» **To-do item**
Only the lines holding the string "нашу" are needed; copy each of them from the data.

» **Record extracts**

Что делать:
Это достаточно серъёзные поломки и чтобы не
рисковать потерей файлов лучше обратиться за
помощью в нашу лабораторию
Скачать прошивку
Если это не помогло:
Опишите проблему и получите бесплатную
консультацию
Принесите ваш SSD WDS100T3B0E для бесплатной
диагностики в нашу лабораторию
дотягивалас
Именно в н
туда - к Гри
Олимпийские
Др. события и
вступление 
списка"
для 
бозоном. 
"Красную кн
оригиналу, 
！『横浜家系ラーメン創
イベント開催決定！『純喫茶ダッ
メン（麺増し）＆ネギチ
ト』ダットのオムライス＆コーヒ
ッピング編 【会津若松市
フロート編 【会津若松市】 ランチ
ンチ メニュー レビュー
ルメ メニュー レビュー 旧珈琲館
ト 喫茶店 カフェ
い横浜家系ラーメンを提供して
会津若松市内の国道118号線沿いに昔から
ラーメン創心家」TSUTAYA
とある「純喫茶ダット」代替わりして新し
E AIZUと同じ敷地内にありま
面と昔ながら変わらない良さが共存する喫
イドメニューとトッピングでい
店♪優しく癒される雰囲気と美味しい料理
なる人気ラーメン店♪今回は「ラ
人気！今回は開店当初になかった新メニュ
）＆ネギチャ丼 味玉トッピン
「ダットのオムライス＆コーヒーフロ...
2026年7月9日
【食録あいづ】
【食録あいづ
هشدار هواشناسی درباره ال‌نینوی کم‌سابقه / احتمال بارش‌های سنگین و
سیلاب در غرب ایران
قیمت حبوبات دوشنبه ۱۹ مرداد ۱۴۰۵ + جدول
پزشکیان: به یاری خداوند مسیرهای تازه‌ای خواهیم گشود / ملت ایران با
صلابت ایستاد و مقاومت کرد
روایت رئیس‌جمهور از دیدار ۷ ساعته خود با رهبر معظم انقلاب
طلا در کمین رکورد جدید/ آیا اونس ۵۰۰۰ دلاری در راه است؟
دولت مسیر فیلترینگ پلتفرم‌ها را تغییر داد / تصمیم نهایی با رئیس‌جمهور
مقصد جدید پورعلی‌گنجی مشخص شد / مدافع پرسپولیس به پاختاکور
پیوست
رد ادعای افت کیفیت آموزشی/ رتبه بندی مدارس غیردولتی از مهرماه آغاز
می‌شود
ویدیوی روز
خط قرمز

» **Answer to the problem**
помощью в нашу лабораторию
диагностики в нашу лабораторию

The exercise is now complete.